年間第11主日(C)

この人が多くの罪を赦されたことは、わたしに示した愛の大きさで分かる。(ルカ7:47より)

 イエスの憐れみの書記と呼ばれる福音記者ルカ。イエスと罪人の出会いの物語に惹かれる彼は第7章で、非常に魅力的なエピソードを物語る。それはルカだけが伝える物語である。普通、ルカはマルコ福音書を使って、その一つ一つのエピソードに独自の視点を付け加えるが、この物語はきっとルカがパウロといっしょにあちこち布教に歩き回っていた時にどこかの地方で聞いたものだろう。それはもてなしの物語であるが、その中には、入れ子の箱のように、一つの短いたとえ話も入れられている。その宝物を取り出してもいいし、入れ物もまた美しい。

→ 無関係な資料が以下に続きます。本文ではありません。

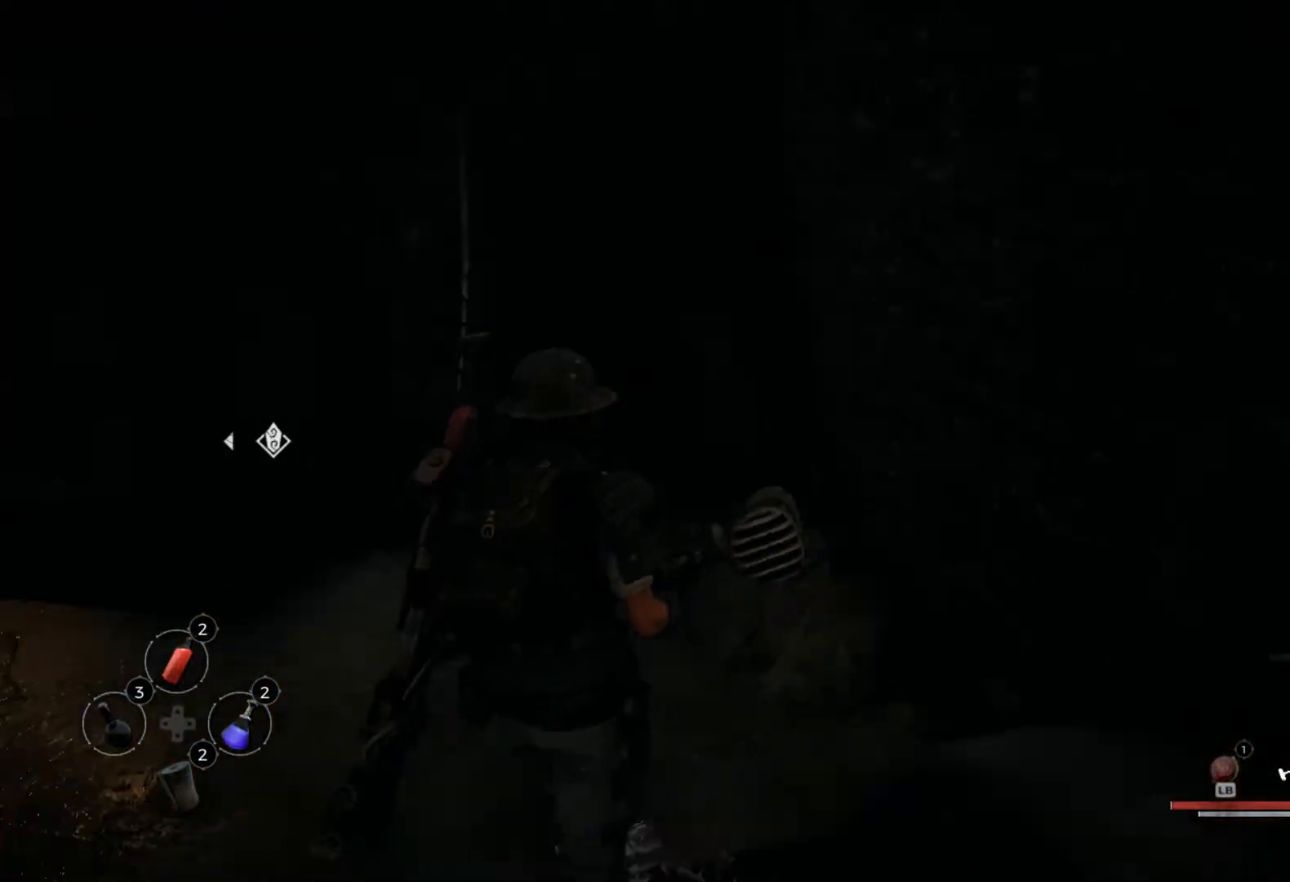
{"dt_ms": 500, "buttons": [], "left_stick": "center", "right_stick": "center", "events": [[300, "right_stick", "center"]]}
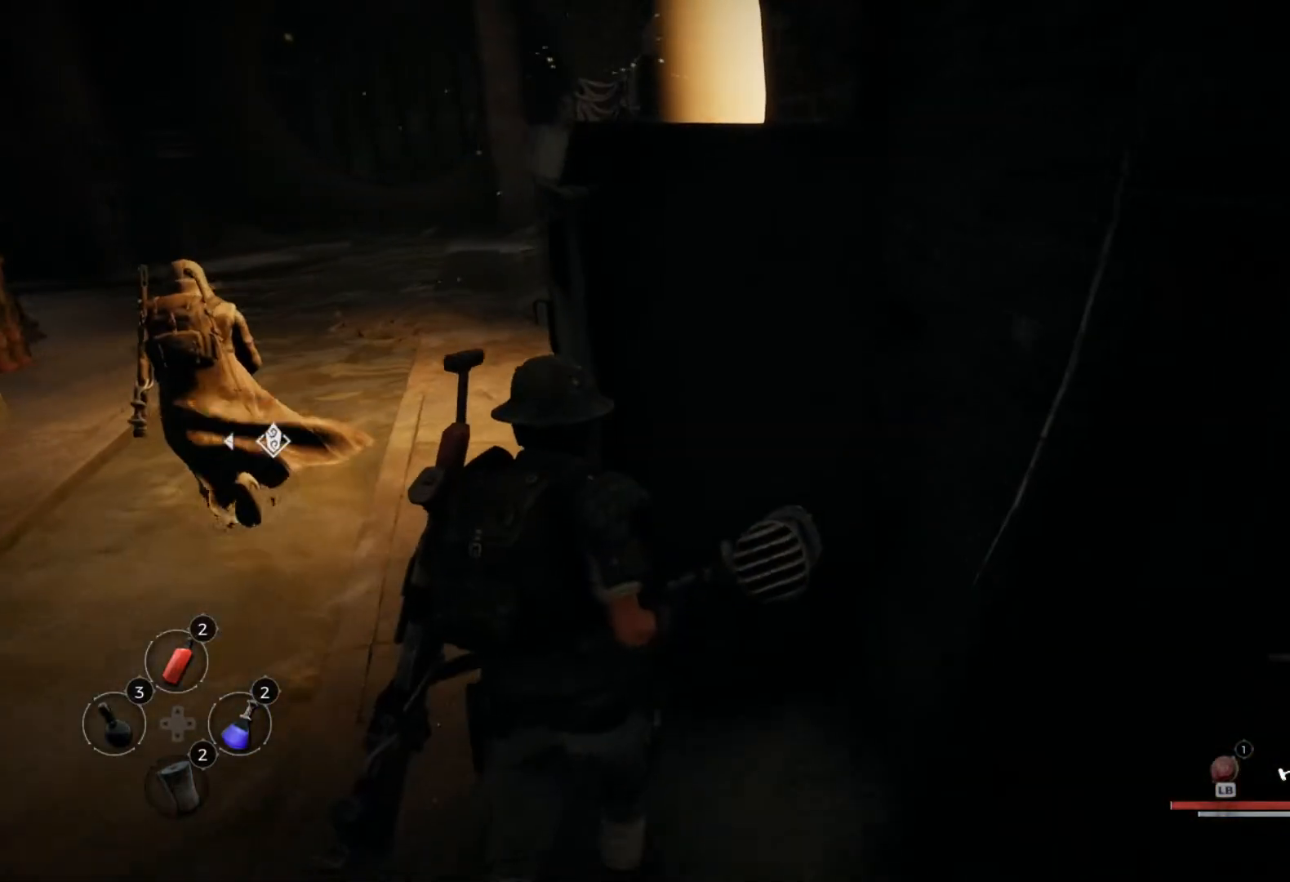
{"dt_ms": 500, "buttons": [], "left_stick": "center", "right_stick": "center", "events": [[150, "right_stick", "left"], [417, "right_stick", "center"]]}
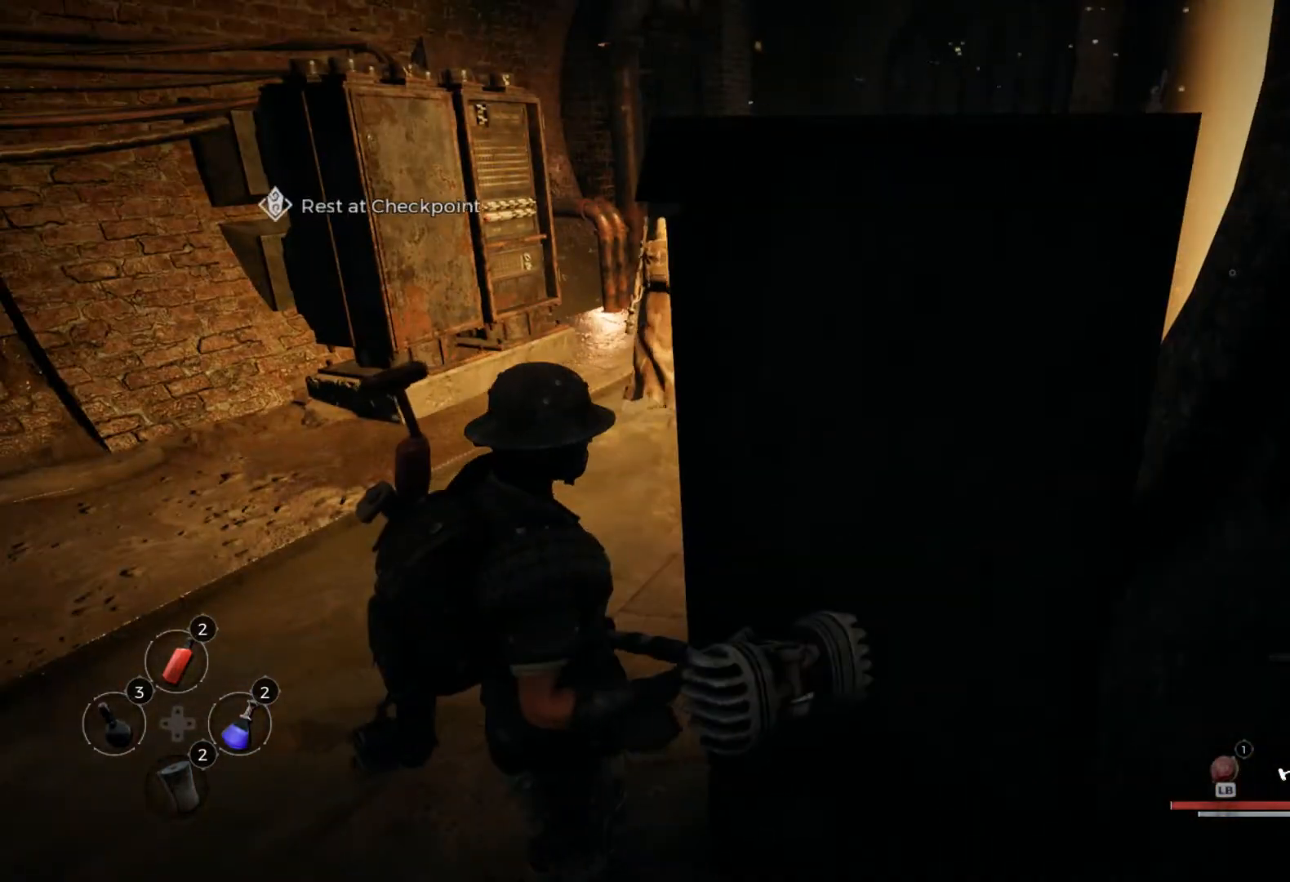
{"dt_ms": 1000, "buttons": [], "left_stick": "center", "right_stick": "center"}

 その日は安息日だったかもしれない。当時、会堂での説教の後、説教をした人を金持ちなどが家に招いて交流するという習慣があったが、ファリサイ派シモンもそうだったのだろうか。彼はイエスに関心を抱いてはいるだろうが、イエスが自分の家に来てもそんなに感激はしない。イエスの話に感動したからではなく、彼についてもっと調べるために招いたのだろう。イエスが本物の預言者かどうか知りたかったのではないか。当時の習慣は、そんな時は、男性ばかりで中庭で食事をしながら、神学的な質問をしていた。ただ、ドアは開けたままで、通りかかる人が覗くこともできた。イエスが家に入ったことは名誉にもなっただろう。

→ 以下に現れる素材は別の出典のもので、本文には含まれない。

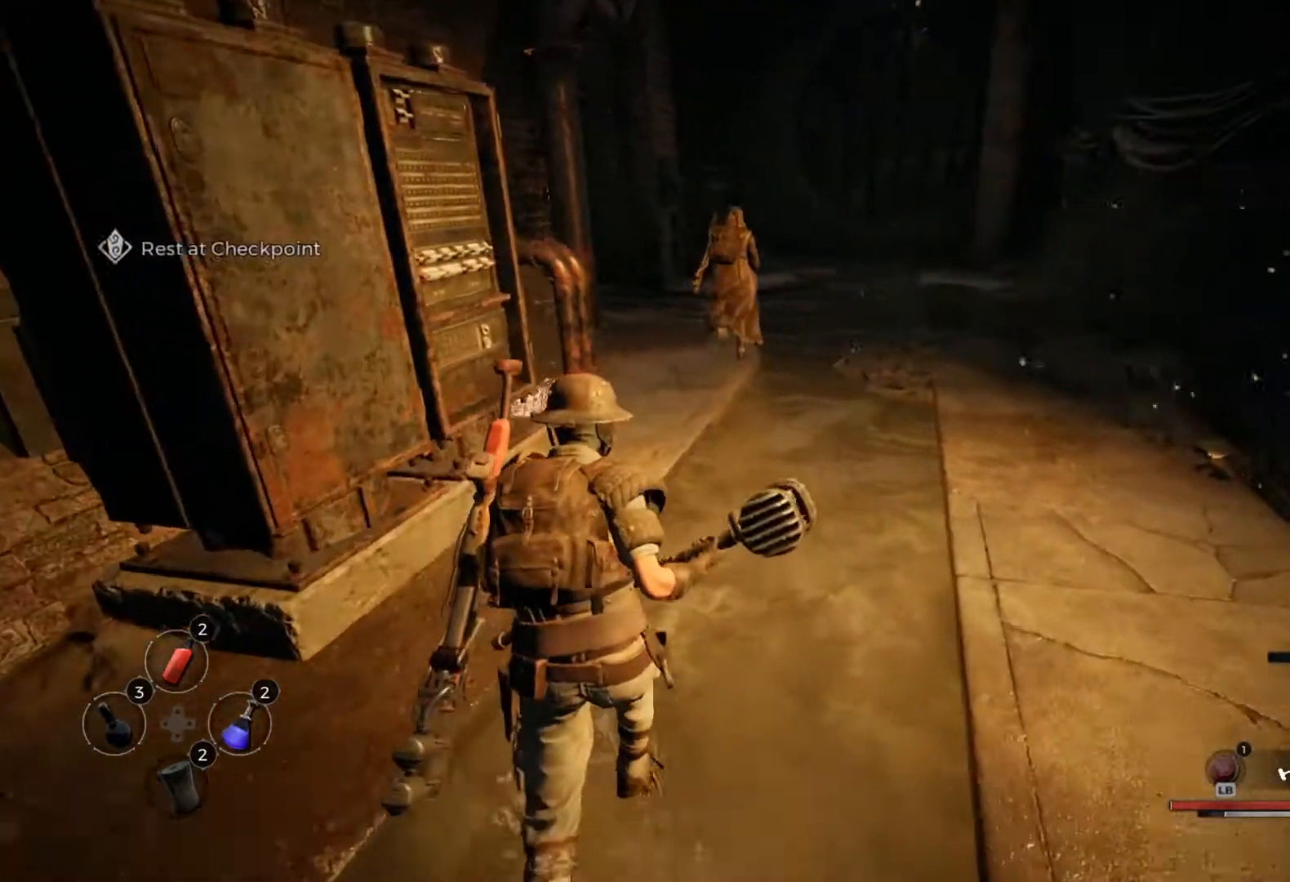
{"dt_ms": 500, "buttons": [], "left_stick": "center", "right_stick": "center", "events": []}
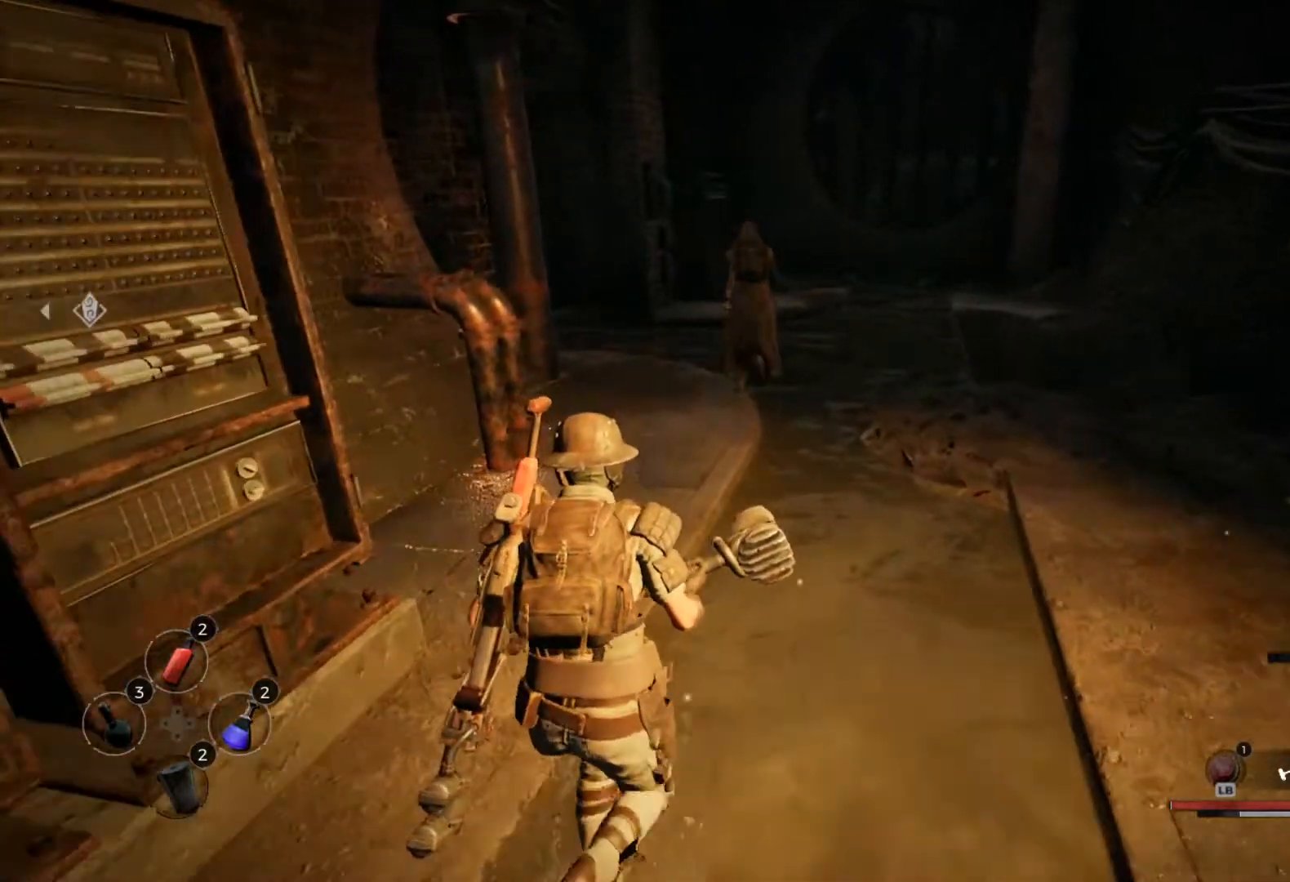
{"dt_ms": 500, "buttons": [], "left_stick": "center", "right_stick": "center", "events": []}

 そこに突然、一人の女性が突風のように入ってきて、イエスに向かう。罪人の女とルカ自身も言う。涙、香油(マッサージ用)、接吻など、明らかに大げさな振る舞いだ。それを受け入れるイエスはシモンにとってスキャンダルとなる。彼が使う言葉「触れている」はギリシア語ではエロス的なニュアンスもある。だから、イエスが預言者であることにシモンは疑問を抱く。

 さて、イエスはどうするか。彼はいつものように、ファリサイ派のシモンにも愛情を示し、教育的に説明しようとする。そして、短いたとえ話を使う。500デナリオンは労働者の2年間の賃金、50デナリオンは2ヶ月ほどの賃金に当たるから、大きな違いである。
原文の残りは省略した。